Social Support for Psoriatic Arthritis
Get more information about how getting social support from a formal group or a circle of friends, can help you cope with PsA.
Medical management is only one part of treating psoriatic arthritis (PsA). Research confirms that the understanding and empathy people with PsA receive from talking to others with the same condition helps them deal with the emotional impact and feel reassured and more connected. Family members and friends can also be important sources of support, whether as outlets for venting on bad days or for help with errands when pain and fatigue get in the way.
PsA and Depression
PsA’s toll is more than physical pain and joint damage. It can lead to depression and a lack of social participation in general. A 2014 study in The Journal of Rheumatology found up to 22% of people with PsA had depression and 36% lived with anxiety. But research also shows getting emotional support can help protect against emotional distress.
A 2014 Rehabilitation Psychology study that followed people with inflammatory arthritis found having more support – whether from family and friends or from formal support groups – was associated with less depression. The link was strongest in those whose disease was most disabling. This association works in the opposite direction, as well. Research has found that for people with inflammatory arthritis, having low levels of social support is connected to greater pain and more functional problems.
What Support Does
So how can just talking or spending time with someone help stave off mental and physical distress?
Engaging with supportive people helps improve your outlook and coping skills, something research has linked to less pain and fatigue in inflammatory arthritis, says Anna Chisholm, PhD, a lecturer in health psychology at the University of Liverpool in the UK. Chisholm’s research has identified social support as an important, and often unmet, need for people with PsA.
“Finding the right support can help people recognize their patterns of thoughts, feelings and behaviors that might be helping or hindering them from coping with the condition or the distress associated with it,” she says.
Start with Your Doctor and Close Circle
Your first avenue for finding support should be your rheumatologist or primary care physician, says Chisholm. It’s important to let your doctor know if you’re struggling emotionally, something her research shows people often skip. It can be hard to ask for help, whether from a loved one or their doctor, because you don’t want to feel weak or dependant. Just remember everyone needs support at some point in his or her lives.
It may help to bring a family member or close friend who may not understand your disease to appointments so your doctor can explain psoriatic arthritis. Once they understand that it’s a serious condition that can at times be disabling, they may want to be more supportive.

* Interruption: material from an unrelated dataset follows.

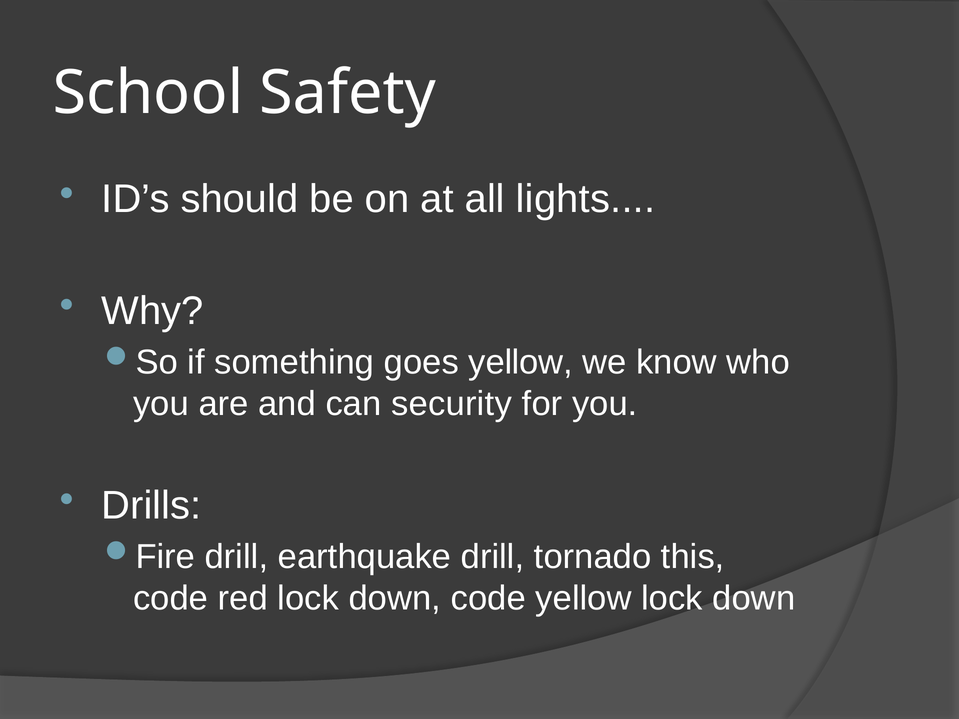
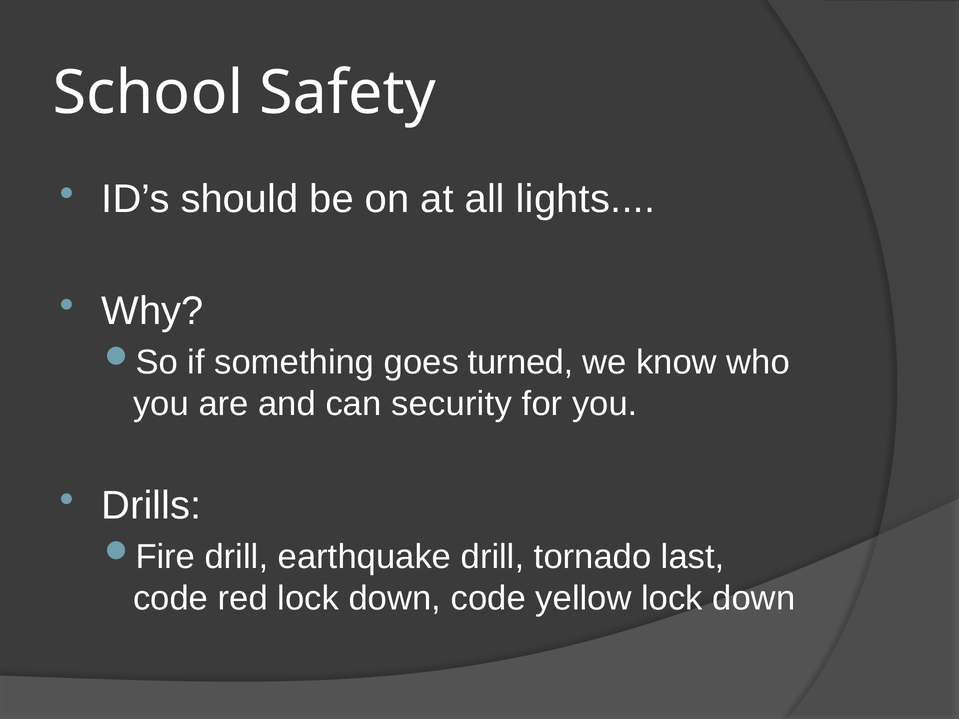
goes yellow: yellow -> turned
this: this -> last
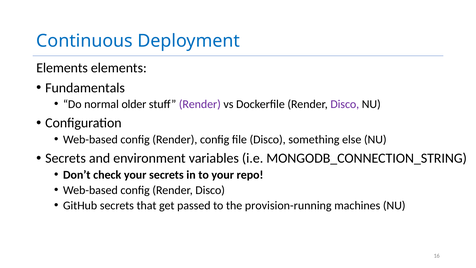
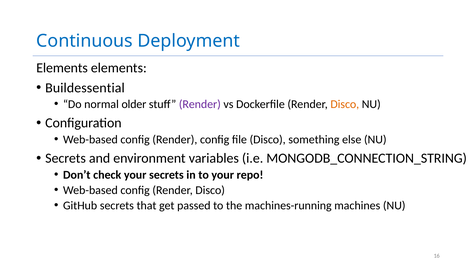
Fundamentals: Fundamentals -> Buildessential
Disco at (345, 104) colour: purple -> orange
provision-running: provision-running -> machines-running
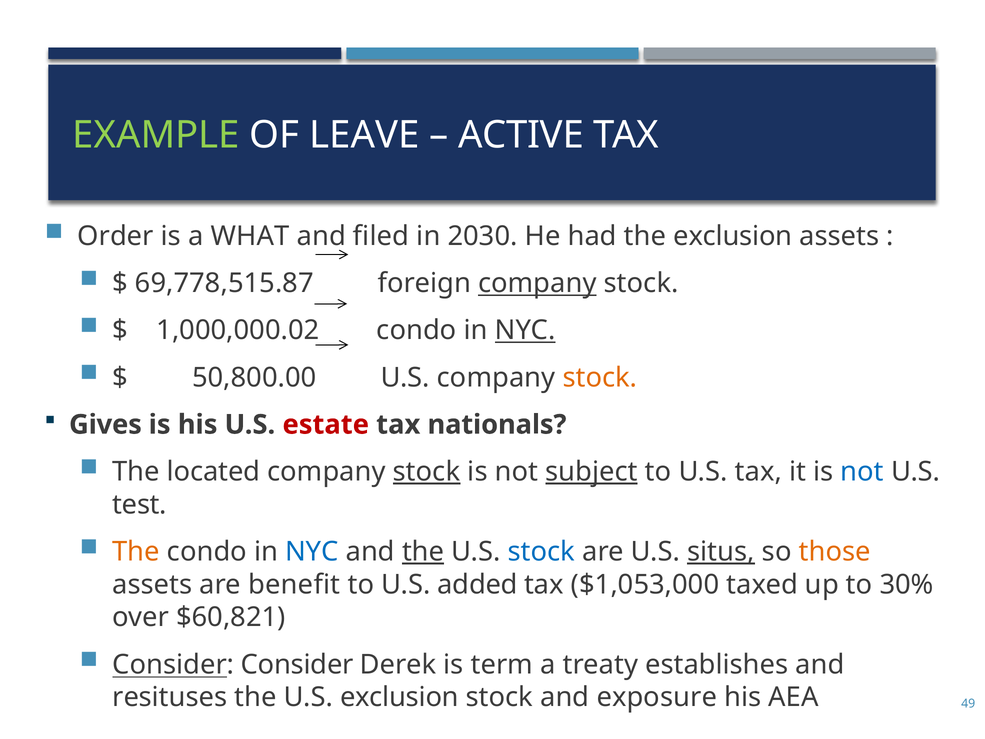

If your doctor is part of large practice, the organization may offer its own support resources, which could include groups led by other patients or health professionals. Otherwise he or she can help you identify other organizations that provide these services.
Find Local Support
The Arthritis Foundation connects people around the country with local, in-person groups through Live Yes Connect Groups. The peer-led, local support networks provide their members with opportunities to make connections, be empowered and educated. In addition to local community interaction, there’s a national conference called “Annual Gathering” each year that is equal parts educational and social and a JA conference where parents, young adults, kids and teens can connect with other families and hear from leading health experts.
Attending an Arthritis Foundation event, such as Walk to Cure Arthritis is another way to meet others with your condition and learn more about PsA. Want to connect online? Check out the Live Yes Arthritis Network. Visit arthritis.org for more information about the Foundation’s in-person and online resources.
What to Look for In a Support Group
You may have to check out a few groups before finding one that fits your needs and personality. In general, look for those that:
- Focus on PsA or inflammatory arthritis.
- Have an atmosphere in which you feel supported, safe and comfortable.
- Have active members who’ve been taking part for a while, so you know you’re joining a stable group.
- Also have newbies, so you get a range of opinions and perspectives.